Since only the words are wanted, reproduce every entry exactly and leave the images behind.
-- Data to process follows --
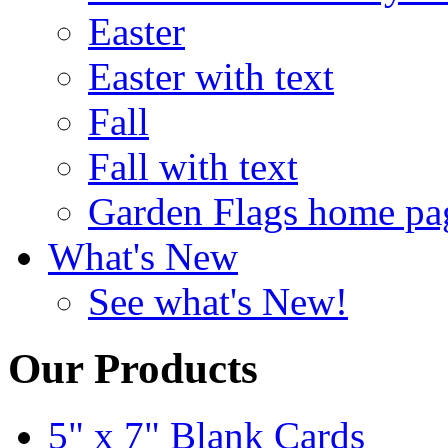
Easter
Easter with text
Fall
Fall with text
Garden Flags home pa
What's New
See what's New!
Our Products
5" x 7" Blank Cards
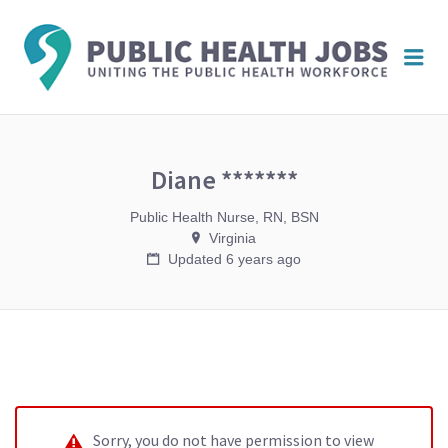
PUBL
Me
HEAL
JOBS
Diane *******
Public Health Nurse, RN, BSN
Virginia
Updated 6 years ago
Sorry, you do not have permission to view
-- Data to process concluded --
● Answer to this exercise:
Easter
Easter with text
Fall
Fall with text
Garden Flags home pa
What's New
See what's New!
Our Products
5" x 7" Blank Cards
PUBL
Me
HEAL
JOBS
Diane *******
Public Health Nurse, RN, BSN
Virginia
Updated 6 years ago
Sorry, you do not have permission to view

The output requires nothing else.